Sure, the film has suspense. I think Grisham’s story has some convincing weight to it where wealth and government won’t stand for the platforms of environmental causes and therefore people have to die. Still, while the meat of that story eventually surfaces, we are left with A LOT of buildup before Darby gets involved. Just a lot of white guys in different office buildings walking down hallways, entering doorways and talking on the phone. Every so often we come across a DC crack reporter, Grey Grantham (Denzel Washington) who gets a phone call from a potential informant. When that guy gets scared and hangs up, thank goodness Darby just happens to call two seconds later regarding the same story. Good on you Grey for being by that telephone.

That’s my problem here. Pakula just works in the lucky conveniences to keep Grey and Darby on the trail. Neither of them ever truly escape a bind on their own. Neither of them ever truly dig the hole any deeper without something COMING UPON THEM to help them along at just the right moment.

We learn a safe deposit box belonging to a dead character exists. Darby just strolls into the bank and posing as the widow, who is not a signer on the box, is just asked for her address and phone number. No proper identification necessary. Why didn’t anyone ever tell me it’s that easy? Folks, hide your valuables because I’m gonna be robbing you blind.

Pakula will even set up a good scenario where Darby thinks she’ll be meeting someone who can help but it’s an assassin ready to kill, only suddenly the assassin is killed while holding Darby’s hand in a crowded courtyard. Wow!!! Lucky again, Darby. I’m still fuzzy on who actually killed the guy. That didn’t concern Pakula though. It’s explained in a quick throwaway line before the credits roll. Pakula only had to get Darby out of danger again. So let’s see he’s got the barking doberman for something else, the engine sputter will be used later on. Hmmmm??? Meh!!! we’ll just have someone randomly kill this guy. Now run, Darby. RUN!!!

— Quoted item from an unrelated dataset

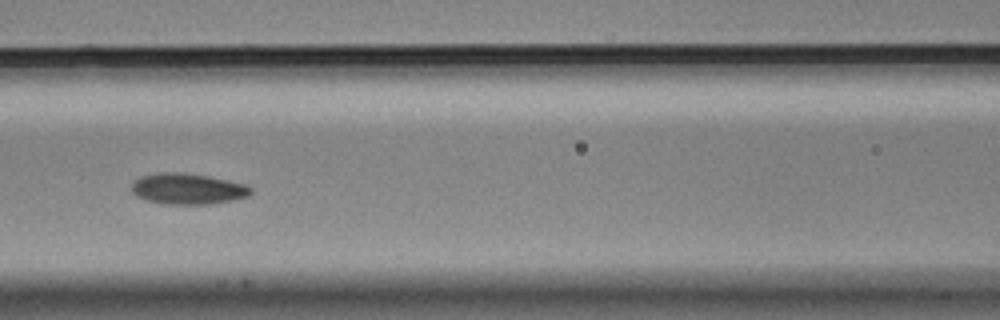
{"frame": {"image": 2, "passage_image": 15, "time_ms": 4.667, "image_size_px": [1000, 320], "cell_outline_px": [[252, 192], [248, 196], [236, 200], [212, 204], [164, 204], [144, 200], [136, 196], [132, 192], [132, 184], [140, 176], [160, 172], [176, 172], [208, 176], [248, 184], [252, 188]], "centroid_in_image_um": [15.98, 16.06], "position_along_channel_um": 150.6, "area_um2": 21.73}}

Notice I haven’t talked about performances. Well, there’s not much to them. The Pelican Brief boasts an impressive cast of character actors like Sam Shepherd, Anthony Heald, John Lithgow, Stanley Tucci, Robert Culp and John Heard. Yet, these guys, along with Roberts and Washington are flat. Just reciting their lines when the cues call for them. There’s nothing very exciting to any of them really. Very monotone. Roberts is beautiful yet depressing even before she gets caught up in the mystery. Washington, while handsome, does not seem to have the gusto that Pakula’s reporters did when he directed Hoffman & Redford. Grey is too neat, physically fit and tailored for an always on the job, aggressive reporter looking for a scent.

There was a better movie to be made here, thanks to some convincing motivations that were started with Grisham’s novel. Unfortunately, Pakula just didn’t devote enough respect to the original author’s imagination.